William Cordova, Untitled(taki onqoy), 2014, assemblage.

William Cordova wayar mallku: metafisica de espacio y tiempo

William Cordova’s solo exhibition wayar mallku: metafisica de espacio y tiempo, January 21 – February 22, at 80M2 / Livia Benavides, Lima, Peru.

“Space, like language, is socially constructed; and like the syntax of language. the spatial arrangements of our buildings and communities reflect and reinforce the nature of gender, race and class relations in society. The uses of both language and space contribute to the power of some groups over others and the maintenance of human inequality”

– Leslie Kanes Weisman

yawar mallku: metaphysics of space and time is a project that investigates the fundamental properties of being, temporality and alchemy.

This project incorporates sculpture as a way to make visible the invisible, to frame the unframed presence of marginalized subjects, history, language and landscape. One piece, this one’s 4U (pa’ nosotros), a wooden scaffolding turned sideways to symbolize abrupt change, construction and alternative function. It incorporates a video projector and a large white sheet that relate to concepts of 3rd Cinema coined by Argentine filmmakers Fernando Solanas and Octavio Getino in 1969. 3rd Cinema is the urgency to reject Hollywood film values in order to create, discuss and invent example that reflect a true representation of the quotidian life.

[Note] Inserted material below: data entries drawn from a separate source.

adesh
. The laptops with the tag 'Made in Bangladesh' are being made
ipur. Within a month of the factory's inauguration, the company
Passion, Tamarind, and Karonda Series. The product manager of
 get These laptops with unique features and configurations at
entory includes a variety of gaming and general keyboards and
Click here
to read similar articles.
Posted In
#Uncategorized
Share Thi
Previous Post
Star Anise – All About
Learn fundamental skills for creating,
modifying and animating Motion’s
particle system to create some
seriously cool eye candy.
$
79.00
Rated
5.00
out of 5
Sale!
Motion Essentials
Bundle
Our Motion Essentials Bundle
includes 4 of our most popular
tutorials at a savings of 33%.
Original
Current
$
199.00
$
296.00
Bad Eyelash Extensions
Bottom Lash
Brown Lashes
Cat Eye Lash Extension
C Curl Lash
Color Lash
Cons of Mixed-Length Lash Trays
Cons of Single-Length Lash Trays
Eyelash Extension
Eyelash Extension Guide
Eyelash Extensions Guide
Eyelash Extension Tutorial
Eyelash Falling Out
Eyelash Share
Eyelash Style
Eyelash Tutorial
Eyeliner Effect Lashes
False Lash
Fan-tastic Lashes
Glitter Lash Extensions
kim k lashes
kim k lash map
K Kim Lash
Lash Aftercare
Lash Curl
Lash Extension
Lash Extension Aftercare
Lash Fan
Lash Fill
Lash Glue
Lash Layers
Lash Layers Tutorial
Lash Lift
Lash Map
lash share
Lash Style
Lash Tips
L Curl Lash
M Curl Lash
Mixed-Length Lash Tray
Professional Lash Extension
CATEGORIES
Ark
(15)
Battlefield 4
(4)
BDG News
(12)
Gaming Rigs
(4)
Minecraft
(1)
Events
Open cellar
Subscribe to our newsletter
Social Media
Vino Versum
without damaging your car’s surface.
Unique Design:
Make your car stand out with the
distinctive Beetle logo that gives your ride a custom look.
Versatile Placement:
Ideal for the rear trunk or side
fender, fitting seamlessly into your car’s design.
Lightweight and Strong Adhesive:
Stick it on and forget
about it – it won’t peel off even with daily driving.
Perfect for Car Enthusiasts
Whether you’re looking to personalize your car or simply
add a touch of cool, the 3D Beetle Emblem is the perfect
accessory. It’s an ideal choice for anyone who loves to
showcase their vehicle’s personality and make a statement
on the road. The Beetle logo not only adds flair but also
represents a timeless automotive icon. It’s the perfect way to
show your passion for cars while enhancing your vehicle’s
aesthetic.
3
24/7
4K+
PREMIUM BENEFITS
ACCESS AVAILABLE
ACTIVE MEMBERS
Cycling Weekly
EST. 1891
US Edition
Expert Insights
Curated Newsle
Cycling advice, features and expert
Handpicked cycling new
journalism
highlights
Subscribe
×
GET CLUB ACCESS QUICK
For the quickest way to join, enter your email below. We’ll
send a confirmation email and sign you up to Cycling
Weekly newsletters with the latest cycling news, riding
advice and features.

4th Cinema then is the result of creating a temporary space for the 3rd Cinema manifesto. A scaffolding turned sideways with video projector mounted atop projecting into a make shift screen. The act of transforming is what the sculpture this one’s 4U (pa’ nosotros) is about. It includes the simultaneous screening of Tupac Shakur: Thug Angel, the Life of an Outlaw (2002) by Peter Spirer and Tupac Amaru (1985) by Federico Garcia. Garcia’s Tupac Amaru is a cinematic narrative of the Andean leaders indigenous and African slave led uprising in Peru against Spanish rule in 1780. Tupac by Peter Spirer documents the life and times of the often misunderstood activist and Rap artist Tupac Amaru Shakur who was named after the Andean Tupac Amaru. It can be said that both the 18th and 20th Century Tupac’s have had a controversial history. Both are individually celebrated for their self-determination and symbolic influence in Latin America, the Caribbean and North America and yet both share a lack of social awareness towards their of parallel struggles and influences. Furthermore, the Peruvian Tupac Amaru film is not even available commercially.

“a slow construction of my self as a body in a spatial and temporal world seems to be the schema. It is not imposed on me; it is rather a definitive structuring of my self and the world”

– Frantz Fanon (Black Skin/White Masks)

Cordova’s feature length film projection, dwellings (sculpting elsewhere in time or Halim El-Dabh), is a “collections of narrative bits joined together by poetic associations of various images and events in such a way that their progression provides space for metaphoric meaning which emerges between the sequences and juxtaposed shots.”1 This sculpture/film prompts the viewer to reconsider their role as spectator and provokes them to construct a narrative from 2 separate 35MM film slide projections and audio (custom LP vinyl recording). The piece includes an image of a building in Dusseldorf, Germany where electronic music band pioneers Kraftwerks were based (1970-2009) next to an image of a building in Miami, Florida where Bass Station Records (1986-1988) once stood. Bass Station pioneered early Southern Hip-Hop, “Booty Bass Music,” mixing English/Spanish language and music genres. Bass Station was also one of the first to sample Kraftwerks music in large capacity in early Southern Rap music and re-introducing the German electronic group to a new generation.

What many are unaware of is that electronic music sampling and looping started with Halim El-Dabh’s composition The Expression of Zaar (1944). El-Dabh, an Egyptian student studying agricultural engineering and music in Cairo sampled and looped an audio piece that is today considered to be the first ever sound manipulation with a wire audio recorder a predecessor for contemporary audio recorders until the digital revolution.

The 35MM projector functions as a sculpture, monument, and vessel. The images projected display two different landscapes, geography, economy, architecture and time. A visual map of sorts like the Gold LP on the Voyager space craft.

“Each projection of a film act presupposes a different setting, since the space where it takes place, the materials that go to make it up and the historic time in which it takes place are never the same. This means that the result of each projection act will depend on those who organize it, on those who participate in it.”

-Fernando Solanas and Octavio Getino (Towards Third Cinema)

The conclusion of this project is to create a space for public contemplation. One that debunks the linear for the plural. Proposing alternative pasts thus changing our perception of history, people and landscape.